Supplied records
☆ ☆ ☆ ☆
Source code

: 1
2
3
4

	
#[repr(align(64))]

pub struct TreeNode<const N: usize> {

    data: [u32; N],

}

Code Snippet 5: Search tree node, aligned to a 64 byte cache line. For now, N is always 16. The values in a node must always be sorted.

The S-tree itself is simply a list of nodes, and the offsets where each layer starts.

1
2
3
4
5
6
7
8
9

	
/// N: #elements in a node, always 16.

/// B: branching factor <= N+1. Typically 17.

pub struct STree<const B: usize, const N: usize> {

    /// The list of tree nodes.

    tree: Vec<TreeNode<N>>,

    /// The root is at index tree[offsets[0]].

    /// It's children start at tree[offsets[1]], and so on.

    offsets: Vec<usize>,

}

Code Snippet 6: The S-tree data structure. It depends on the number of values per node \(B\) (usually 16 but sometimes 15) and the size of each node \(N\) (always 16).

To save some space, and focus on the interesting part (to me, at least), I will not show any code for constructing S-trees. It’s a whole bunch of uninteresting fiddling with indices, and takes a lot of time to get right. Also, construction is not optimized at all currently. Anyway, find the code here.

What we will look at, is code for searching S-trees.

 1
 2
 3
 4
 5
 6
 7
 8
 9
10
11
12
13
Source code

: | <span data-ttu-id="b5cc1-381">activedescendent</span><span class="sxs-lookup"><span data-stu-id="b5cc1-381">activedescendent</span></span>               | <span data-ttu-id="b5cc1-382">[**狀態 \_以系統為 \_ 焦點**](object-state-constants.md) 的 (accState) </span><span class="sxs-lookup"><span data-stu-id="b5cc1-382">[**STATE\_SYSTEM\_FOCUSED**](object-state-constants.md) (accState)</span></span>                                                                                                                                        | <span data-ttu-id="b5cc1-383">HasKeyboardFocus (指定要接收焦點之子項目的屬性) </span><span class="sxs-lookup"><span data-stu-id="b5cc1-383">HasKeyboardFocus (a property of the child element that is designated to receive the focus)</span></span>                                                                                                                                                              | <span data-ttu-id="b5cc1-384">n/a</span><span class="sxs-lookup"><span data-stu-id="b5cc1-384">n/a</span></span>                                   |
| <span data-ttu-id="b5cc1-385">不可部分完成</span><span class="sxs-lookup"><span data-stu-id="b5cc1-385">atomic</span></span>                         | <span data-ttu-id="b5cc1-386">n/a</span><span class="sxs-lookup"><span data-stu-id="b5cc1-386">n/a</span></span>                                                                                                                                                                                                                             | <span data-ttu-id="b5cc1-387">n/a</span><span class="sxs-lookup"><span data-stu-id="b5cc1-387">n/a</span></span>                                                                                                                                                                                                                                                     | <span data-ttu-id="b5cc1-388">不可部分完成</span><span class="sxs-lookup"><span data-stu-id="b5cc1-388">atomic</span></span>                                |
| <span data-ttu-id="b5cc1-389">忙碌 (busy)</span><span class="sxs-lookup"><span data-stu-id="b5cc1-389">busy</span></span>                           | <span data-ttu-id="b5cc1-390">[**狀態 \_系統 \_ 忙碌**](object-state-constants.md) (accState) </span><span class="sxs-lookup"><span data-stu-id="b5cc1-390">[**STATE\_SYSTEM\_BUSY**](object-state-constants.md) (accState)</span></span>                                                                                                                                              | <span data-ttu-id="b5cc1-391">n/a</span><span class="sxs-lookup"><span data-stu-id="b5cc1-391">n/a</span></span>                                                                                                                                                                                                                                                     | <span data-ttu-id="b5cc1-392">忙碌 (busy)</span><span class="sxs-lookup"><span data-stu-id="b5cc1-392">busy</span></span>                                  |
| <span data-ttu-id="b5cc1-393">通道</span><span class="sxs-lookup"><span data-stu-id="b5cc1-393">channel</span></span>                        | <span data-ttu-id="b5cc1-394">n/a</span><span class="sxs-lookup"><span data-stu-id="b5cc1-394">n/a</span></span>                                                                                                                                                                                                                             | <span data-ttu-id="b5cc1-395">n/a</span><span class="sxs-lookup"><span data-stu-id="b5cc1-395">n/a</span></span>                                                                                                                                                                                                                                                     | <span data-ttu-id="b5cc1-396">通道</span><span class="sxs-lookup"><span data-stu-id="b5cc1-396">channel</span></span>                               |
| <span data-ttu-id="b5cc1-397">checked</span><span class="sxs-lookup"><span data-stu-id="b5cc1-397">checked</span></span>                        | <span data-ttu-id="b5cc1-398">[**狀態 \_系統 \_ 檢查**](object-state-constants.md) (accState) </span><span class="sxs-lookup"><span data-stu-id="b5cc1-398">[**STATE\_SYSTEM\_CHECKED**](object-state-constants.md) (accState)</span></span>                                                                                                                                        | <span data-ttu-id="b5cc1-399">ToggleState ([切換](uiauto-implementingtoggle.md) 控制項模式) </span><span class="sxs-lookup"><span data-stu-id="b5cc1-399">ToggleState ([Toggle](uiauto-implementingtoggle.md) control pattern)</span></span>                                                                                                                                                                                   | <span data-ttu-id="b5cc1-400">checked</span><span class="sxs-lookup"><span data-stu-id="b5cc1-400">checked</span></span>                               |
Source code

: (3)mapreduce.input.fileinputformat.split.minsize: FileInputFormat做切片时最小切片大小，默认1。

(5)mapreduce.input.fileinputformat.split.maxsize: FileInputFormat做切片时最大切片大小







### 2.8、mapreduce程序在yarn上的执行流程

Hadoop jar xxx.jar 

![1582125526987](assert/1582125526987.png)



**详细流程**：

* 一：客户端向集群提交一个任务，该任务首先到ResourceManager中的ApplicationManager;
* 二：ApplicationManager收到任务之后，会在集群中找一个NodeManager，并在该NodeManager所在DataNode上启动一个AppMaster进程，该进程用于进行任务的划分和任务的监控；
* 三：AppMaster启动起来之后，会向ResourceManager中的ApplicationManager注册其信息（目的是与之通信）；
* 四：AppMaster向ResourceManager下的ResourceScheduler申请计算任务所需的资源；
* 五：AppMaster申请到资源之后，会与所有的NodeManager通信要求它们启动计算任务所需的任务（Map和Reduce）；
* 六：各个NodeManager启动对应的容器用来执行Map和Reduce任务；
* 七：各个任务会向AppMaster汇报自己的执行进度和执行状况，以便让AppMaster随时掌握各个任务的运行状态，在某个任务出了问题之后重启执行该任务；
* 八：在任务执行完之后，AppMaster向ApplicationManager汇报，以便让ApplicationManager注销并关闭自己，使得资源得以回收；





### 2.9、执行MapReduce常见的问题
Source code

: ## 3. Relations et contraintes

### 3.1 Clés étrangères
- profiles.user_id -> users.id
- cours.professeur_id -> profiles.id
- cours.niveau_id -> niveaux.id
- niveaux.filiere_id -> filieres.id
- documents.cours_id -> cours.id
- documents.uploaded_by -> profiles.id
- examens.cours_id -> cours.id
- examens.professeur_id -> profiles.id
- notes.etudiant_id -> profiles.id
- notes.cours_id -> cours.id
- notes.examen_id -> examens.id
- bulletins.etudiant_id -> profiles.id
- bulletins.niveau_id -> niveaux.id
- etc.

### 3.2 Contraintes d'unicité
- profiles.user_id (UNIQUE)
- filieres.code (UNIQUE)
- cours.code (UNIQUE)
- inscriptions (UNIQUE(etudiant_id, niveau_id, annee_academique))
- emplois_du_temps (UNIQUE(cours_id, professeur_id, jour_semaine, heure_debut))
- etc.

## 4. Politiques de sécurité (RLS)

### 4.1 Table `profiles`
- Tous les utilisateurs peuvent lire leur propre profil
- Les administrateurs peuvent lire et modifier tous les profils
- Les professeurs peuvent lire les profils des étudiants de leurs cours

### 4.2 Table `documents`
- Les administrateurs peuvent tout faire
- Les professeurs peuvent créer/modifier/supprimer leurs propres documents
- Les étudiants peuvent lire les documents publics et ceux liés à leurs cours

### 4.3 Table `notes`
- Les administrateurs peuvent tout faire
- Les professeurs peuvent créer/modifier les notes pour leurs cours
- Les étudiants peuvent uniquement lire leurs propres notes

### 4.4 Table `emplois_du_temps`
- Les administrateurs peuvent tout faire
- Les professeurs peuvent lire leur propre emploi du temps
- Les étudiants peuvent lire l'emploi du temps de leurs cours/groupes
☆ ☆ ☆ ☆
Aim of the exercise
All lines from the beginning of the entries through the line marked "To save some" are to be output exactly; nothing else belongs in the answer.

Finished exercise
Source code

: 1
2
3
4

	
#[repr(align(64))]

pub struct TreeNode<const N: usize> {

    data: [u32; N],

}

Code Snippet 5: Search tree node, aligned to a 64 byte cache line. For now, N is always 16. The values in a node must always be sorted.

The S-tree itself is simply a list of nodes, and the offsets where each layer starts.

1
2
3
4
5
6
7
8
9

	
/// N: #elements in a node, always 16.

/// B: branching factor <= N+1. Typically 17.

pub struct STree<const B: usize, const N: usize> {

    /// The list of tree nodes.

    tree: Vec<TreeNode<N>>,

    /// The root is at index tree[offsets[0]].

    /// It's children start at tree[offsets[1]], and so on.

    offsets: Vec<usize>,

}

Code Snippet 6: The S-tree data structure. It depends on the number of values per node \(B\) (usually 16 but sometimes 15) and the size of each node \(N\) (always 16).

To save some space, and focus on the interesting part (to me, at least), I will not show any code for constructing S-trees. It’s a whole bunch of uninteresting fiddling with indices, and takes a lot of time to get right. Also, construction is not optimized at all currently. Anyway, find the code here.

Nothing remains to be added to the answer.